(Provided information begins)

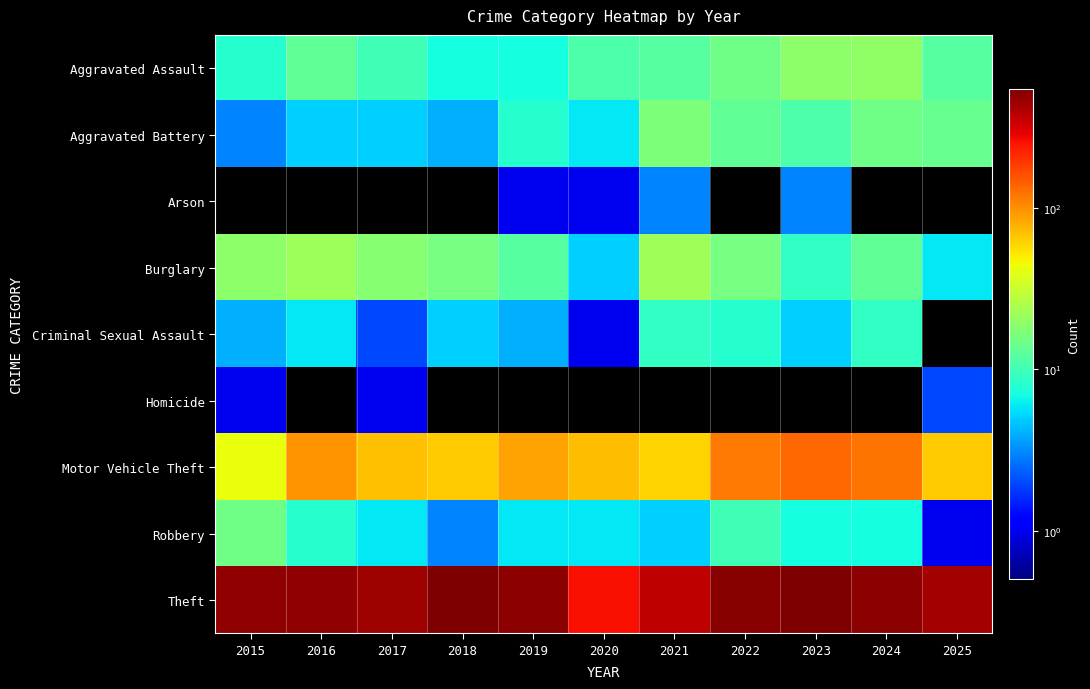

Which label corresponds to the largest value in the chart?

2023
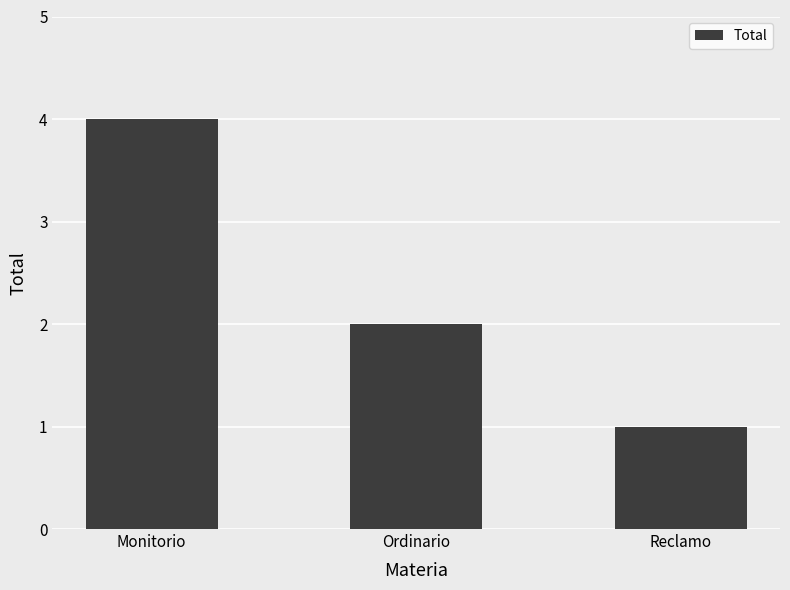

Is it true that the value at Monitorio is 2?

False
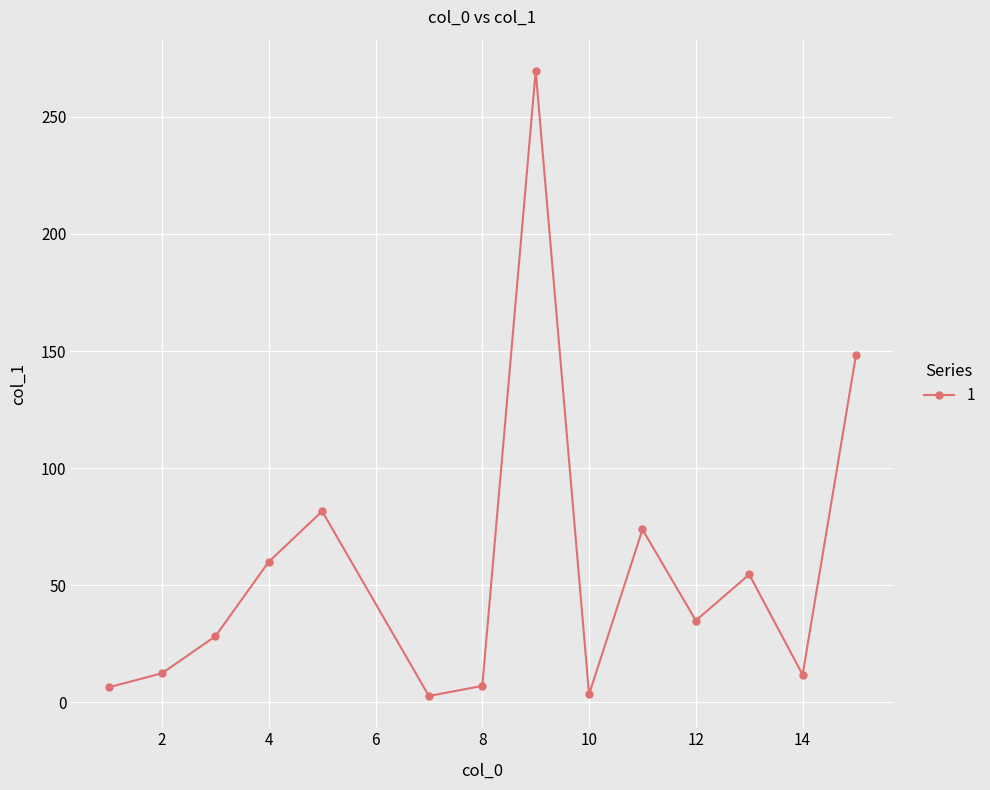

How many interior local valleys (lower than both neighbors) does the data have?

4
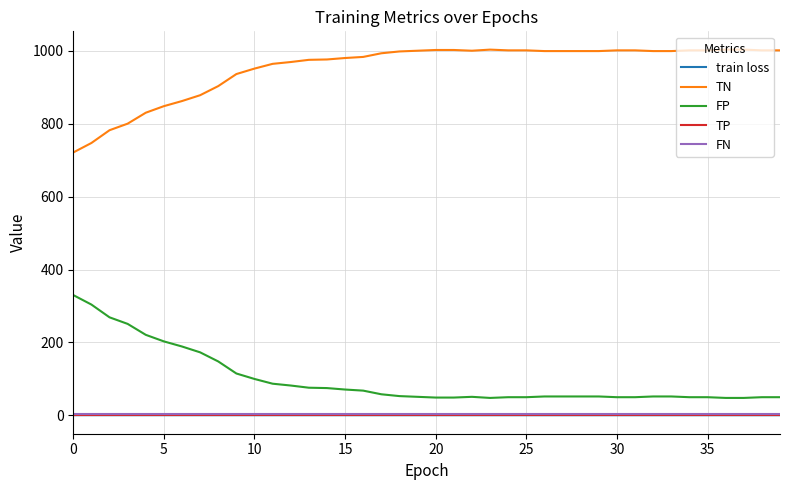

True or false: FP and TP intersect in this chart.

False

(Provided information ends)

Exercise —
Return every entry above verbatim, leaving out the pictures.

Written solution —
Which label corresponds to the largest value in the chart?

2023

Is it true that the value at Monitorio is 2?

False

How many interior local valleys (lower than both neighbors) does the data have?

4

True or false: FP and TP intersect in this chart.

False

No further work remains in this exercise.